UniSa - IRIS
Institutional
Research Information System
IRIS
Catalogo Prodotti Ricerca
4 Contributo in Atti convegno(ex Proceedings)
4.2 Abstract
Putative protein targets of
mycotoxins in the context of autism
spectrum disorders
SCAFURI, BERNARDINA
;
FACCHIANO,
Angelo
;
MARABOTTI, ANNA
• • • • • • •
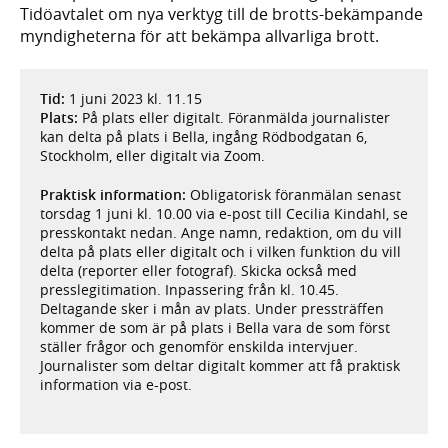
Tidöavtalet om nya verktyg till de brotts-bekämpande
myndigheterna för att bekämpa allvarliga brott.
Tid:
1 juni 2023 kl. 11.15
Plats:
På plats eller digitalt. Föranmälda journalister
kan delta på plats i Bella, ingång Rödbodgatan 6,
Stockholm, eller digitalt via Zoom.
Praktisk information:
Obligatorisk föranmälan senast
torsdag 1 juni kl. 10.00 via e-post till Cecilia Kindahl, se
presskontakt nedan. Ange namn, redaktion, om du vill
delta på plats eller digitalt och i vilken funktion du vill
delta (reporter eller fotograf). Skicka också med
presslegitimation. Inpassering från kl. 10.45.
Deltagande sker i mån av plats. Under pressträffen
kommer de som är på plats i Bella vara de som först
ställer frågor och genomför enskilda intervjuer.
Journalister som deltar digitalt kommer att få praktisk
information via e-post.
• • • • • • •
Find where the line with "presskontakt nedan. Ange" sits in the material above, then copy exactly from it through the line with "Deltagande sker i". Add no other line.

- _Result of this exercise_
presskontakt nedan. Ange namn, redaktion, om du vill
delta på plats eller digitalt och i vilken funktion du vill
delta (reporter eller fotograf). Skicka också med
presslegitimation. Inpassering från kl. 10.45.
Deltagande sker i mån av plats. Under pressträffen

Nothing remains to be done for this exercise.